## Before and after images
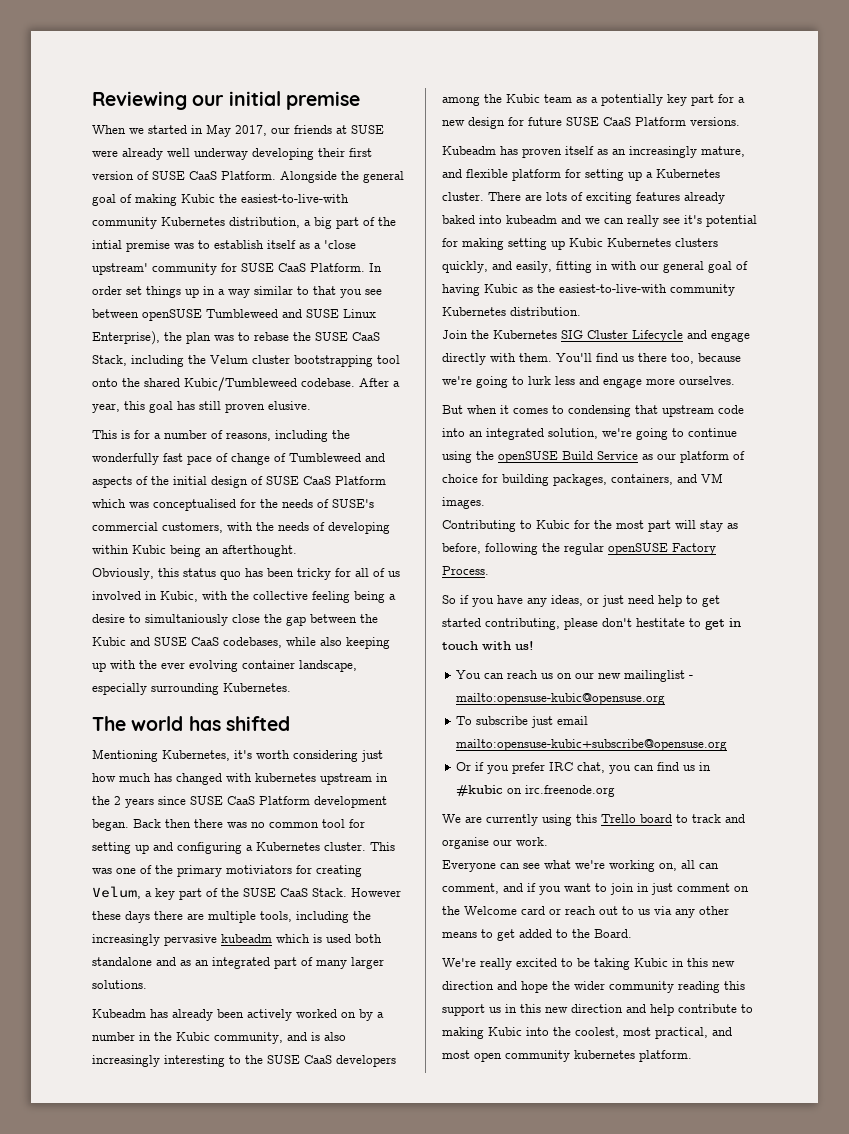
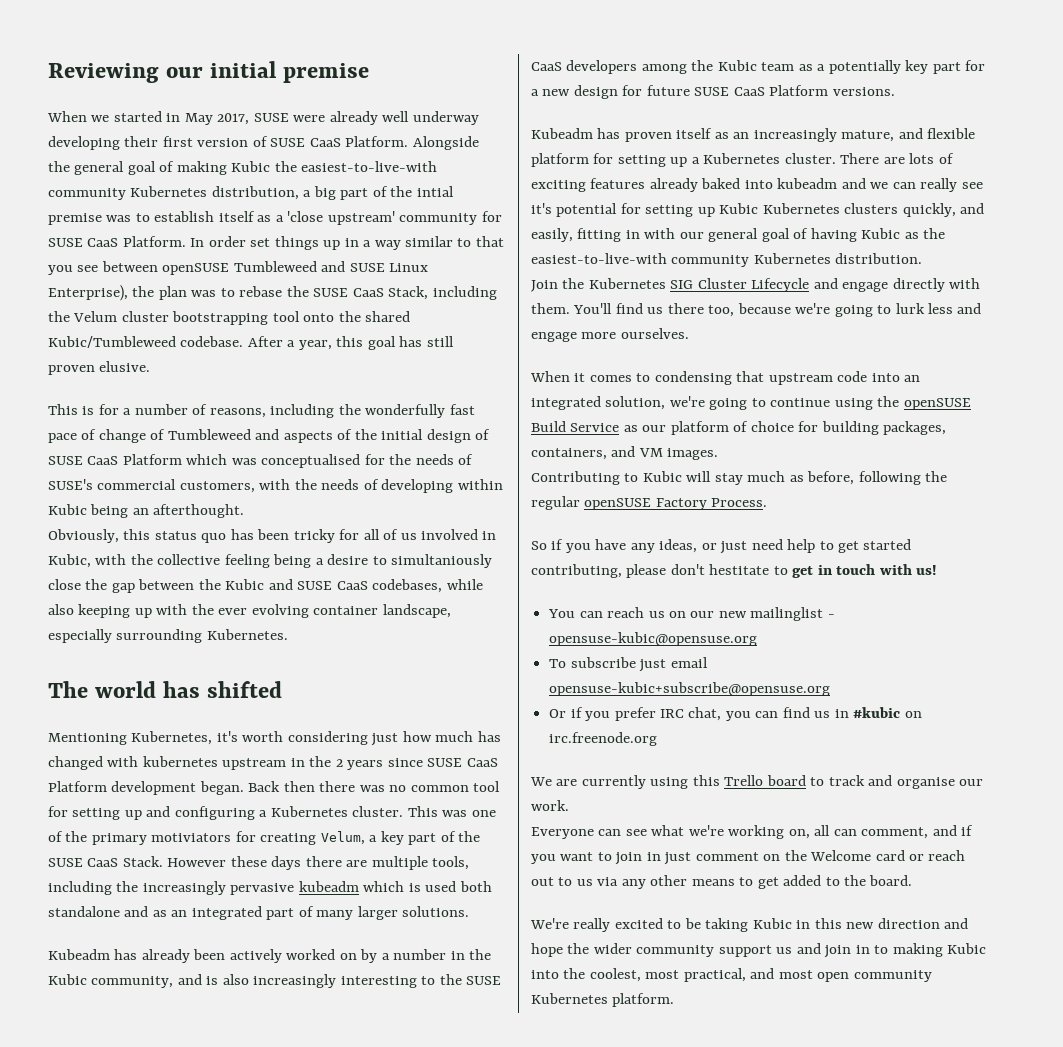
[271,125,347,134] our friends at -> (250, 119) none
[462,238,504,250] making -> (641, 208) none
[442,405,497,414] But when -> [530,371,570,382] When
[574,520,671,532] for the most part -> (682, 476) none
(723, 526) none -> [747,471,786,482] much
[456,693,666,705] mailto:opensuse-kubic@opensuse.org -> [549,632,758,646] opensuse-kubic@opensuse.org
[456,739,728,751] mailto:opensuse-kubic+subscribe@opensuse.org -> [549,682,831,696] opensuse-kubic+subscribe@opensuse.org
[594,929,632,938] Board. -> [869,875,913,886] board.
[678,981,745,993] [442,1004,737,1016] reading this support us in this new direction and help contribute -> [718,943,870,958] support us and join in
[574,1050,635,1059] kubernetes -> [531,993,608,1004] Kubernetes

## Your instructions
Which lines above include the word "mailto"? Show each one.

## Answer to this problem
[456,693,666,705] mailto:opensuse-kubic@opensuse.org -> [549,632,758,646] opensuse-kubic@opensuse.org
[456,739,728,751] mailto:opensuse-kubic+subscribe@opensuse.org -> [549,682,831,696] opensuse-kubic+subscribe@opensuse.org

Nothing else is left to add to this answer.